▶ **Job a**: List the four "principles of religion" that members practice, according to the text on Krishna below.

▶ **Selected excerpt**:
+++++
It all happened quickly. I began praying to Krishna: a blue boy playing a flute to a herd of sheep on a green hill, a small boy with a peacock feather in his hair and beads around his neck, lotus in bloom almost everywhere. I was thirteen. I burned incense and chanted the holy name waiting for a mystical presence to make itself known to me, for a sphere of blue light to radiate from my fingertips. I began praying before I understood anything about the teachings of Krishna. I only knew it was incumbent to close my bedroom door, turn off the lights, and seek protection from the world. It happened quickly. I was young. There was little opportunity for a family intervention. I simply came home one night with a shaved head. The difference between the three-inch mohawk I had when I left for school and the ponytail tuft on the crown of my head when I returned must have seemed a question of semantics to my father.
***
I should start at the beginning. In the 3rd century BC, somewhere in Northern India near the border of present day Nepal, Krishna, the Supreme Being, an incarnation of Vishnu, was born. As a young boy he played in the woods, protected the villagers, dodged assassination attempts, lifted a mountain, killed demons, and eventually found himself on an epic battlefield. Refusing to fight, he was a charioteer to Arjuna, the greatest warrior on earth, with whom he discoursed on a variety of topics including mediation and yoga, devotional service, and the nature of material existence. It is this conversation which would become the Bhagavad-gita, the sacred text for the Krishna movement.
5,000 years later, in 1965, the American beginning was marked when, on a religious mission to bring Krishna to America, His Divine Grace A.C. Bhaktivedanta Swami Prabhupada arrived on the Lower East Side of New York City. A year later he established the International Society of Krishna Consciousness, which describes the religion in their current media kit as follows:
…People are not their material bodies, but are eternal spirit souls…. To achieve Krishna consciousness effectively, members chant and meditate upon the holy names of Lord Krishna…. Members also practice four “principles of religion”: compassion, truthfulness, cleanliness and austerity…. They are strict vegetarians, not eating any meat, fish or eggs. They also abstain from gambling and illicit sex, and do not smoke, drink, or take drugs.
+++++
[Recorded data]
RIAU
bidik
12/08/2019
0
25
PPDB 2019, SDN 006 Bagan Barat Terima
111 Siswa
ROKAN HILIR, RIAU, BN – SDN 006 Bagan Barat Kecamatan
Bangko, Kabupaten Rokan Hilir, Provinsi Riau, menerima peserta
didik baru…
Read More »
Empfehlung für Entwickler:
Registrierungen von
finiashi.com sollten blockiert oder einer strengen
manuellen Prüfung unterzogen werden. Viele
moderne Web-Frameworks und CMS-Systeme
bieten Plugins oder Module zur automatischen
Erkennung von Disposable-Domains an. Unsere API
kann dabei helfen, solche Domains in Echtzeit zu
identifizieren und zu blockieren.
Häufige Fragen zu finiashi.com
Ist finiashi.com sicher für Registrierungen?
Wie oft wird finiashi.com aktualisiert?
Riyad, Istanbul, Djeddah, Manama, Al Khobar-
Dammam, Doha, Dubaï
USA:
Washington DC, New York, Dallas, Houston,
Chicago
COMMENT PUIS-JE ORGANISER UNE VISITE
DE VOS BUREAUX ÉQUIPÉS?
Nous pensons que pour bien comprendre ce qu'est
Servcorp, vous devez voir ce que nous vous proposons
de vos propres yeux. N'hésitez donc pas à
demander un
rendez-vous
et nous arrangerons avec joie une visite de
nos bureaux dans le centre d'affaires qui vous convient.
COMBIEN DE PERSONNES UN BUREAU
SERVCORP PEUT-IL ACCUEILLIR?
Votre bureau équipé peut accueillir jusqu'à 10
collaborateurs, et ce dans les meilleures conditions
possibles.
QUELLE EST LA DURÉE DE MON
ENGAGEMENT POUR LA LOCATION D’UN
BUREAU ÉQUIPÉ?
+++++
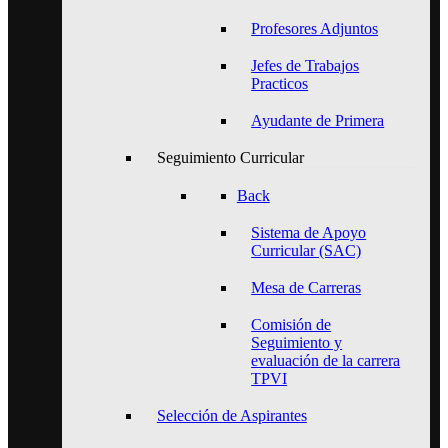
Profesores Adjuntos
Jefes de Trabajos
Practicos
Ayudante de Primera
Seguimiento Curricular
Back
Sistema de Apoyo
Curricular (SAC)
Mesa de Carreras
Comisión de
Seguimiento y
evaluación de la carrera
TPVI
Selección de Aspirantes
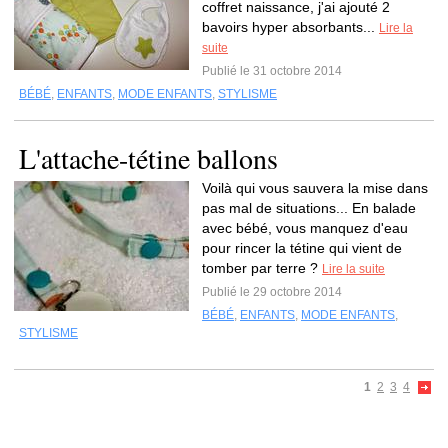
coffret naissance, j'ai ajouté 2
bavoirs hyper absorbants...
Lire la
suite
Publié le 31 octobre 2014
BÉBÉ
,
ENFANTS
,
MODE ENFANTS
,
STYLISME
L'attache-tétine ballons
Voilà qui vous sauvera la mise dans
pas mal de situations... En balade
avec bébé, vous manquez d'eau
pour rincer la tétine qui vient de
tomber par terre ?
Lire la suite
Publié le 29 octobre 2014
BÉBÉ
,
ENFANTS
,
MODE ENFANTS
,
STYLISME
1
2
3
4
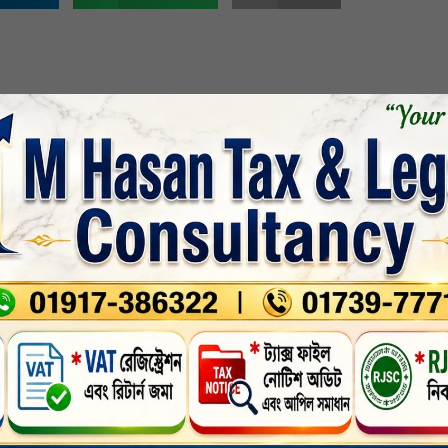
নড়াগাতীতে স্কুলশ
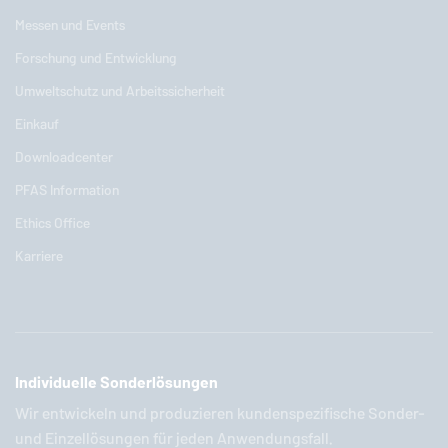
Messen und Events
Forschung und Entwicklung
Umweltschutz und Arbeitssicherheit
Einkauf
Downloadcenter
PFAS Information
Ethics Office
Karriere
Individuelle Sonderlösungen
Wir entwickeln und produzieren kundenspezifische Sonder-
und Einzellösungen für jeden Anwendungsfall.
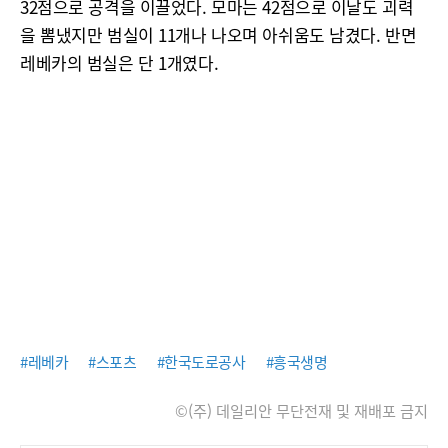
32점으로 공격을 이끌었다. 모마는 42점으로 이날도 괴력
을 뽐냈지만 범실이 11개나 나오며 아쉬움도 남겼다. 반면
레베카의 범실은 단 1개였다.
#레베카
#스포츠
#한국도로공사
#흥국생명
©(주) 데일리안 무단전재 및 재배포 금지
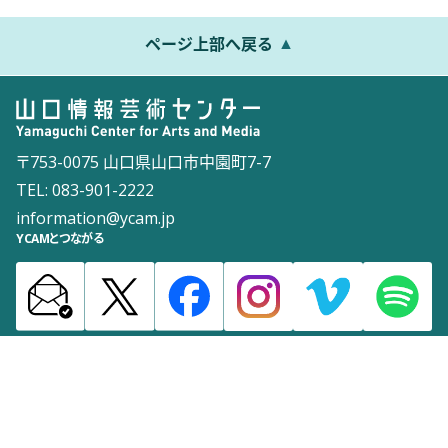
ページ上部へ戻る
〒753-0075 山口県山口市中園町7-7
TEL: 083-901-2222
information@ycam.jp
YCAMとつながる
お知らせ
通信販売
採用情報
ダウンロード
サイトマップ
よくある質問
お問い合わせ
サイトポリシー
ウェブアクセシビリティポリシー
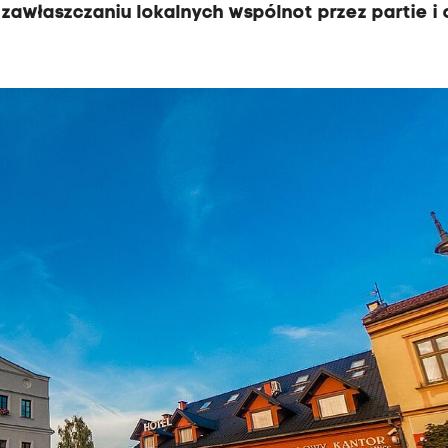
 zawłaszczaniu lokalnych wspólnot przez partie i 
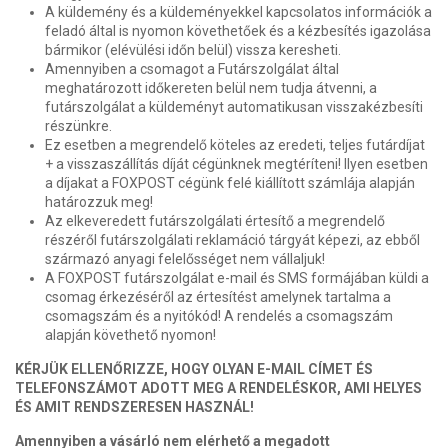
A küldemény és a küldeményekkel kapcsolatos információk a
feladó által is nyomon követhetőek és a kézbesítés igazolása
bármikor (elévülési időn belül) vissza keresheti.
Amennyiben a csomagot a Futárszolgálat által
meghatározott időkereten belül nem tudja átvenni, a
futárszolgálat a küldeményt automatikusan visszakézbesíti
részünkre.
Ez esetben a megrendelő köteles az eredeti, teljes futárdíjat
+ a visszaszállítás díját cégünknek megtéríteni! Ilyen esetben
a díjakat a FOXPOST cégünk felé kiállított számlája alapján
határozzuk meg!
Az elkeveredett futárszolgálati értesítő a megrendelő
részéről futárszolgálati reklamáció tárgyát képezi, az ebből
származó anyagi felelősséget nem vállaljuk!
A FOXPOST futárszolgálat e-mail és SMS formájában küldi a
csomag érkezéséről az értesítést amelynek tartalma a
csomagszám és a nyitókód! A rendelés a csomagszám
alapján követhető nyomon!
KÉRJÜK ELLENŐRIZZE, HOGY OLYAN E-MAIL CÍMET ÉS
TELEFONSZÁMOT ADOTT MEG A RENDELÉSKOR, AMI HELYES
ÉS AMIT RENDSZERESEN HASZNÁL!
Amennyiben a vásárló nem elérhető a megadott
+++++
▶ **Job b**: Render the rows above, from the line containing "32점으로 공격을 이끌었다. 모마는 42점으로 이날도 괴력" through the line containing "ウェブアクセシビリティポリシー", both included, as a Markdown table with the columns n and Line, numbering each line and leaving out blank lines and pictures.

▶ **Result a**:
- compassion
- truthfulness
- cleanliness
- austerity

▶ **Result b**:
| n | Line |
|---|---|
| 1 | 32점으로 공격을 이끌었다. 모마는 42점으로 이날도 괴력 |
| 2 | 을 뽐냈지만 범실이 11개나 나오며 아쉬움도 남겼다. 반면 |
| 3 | 레베카의 범실은 단 1개였다. |
| 4 | #레베카 |
| 5 | #스포츠 |
| 6 | #한국도로공사 |
| 7 | #흥국생명 |
| 8 | ©(주) 데일리안 무단전재 및 재배포 금지 |
| 9 | ページ上部へ戻る |
| 10 | 〒753-0075 山口県山口市中園町7-7 |
| 11 | TEL: 083-901-2222 |
| 12 | information@ycam.jp |
| 13 | YCAMとつながる |
| 14 | お知らせ |
| 15 | 通信販売 |
| 16 | 採用情報 |
| 17 | ダウンロード |
| 18 | サイトマップ |
| 19 | よくある質問 |
| 20 | お問い合わせ |
| 21 | サイトポリシー |
| 22 | ウェブアクセシビリティポリシー |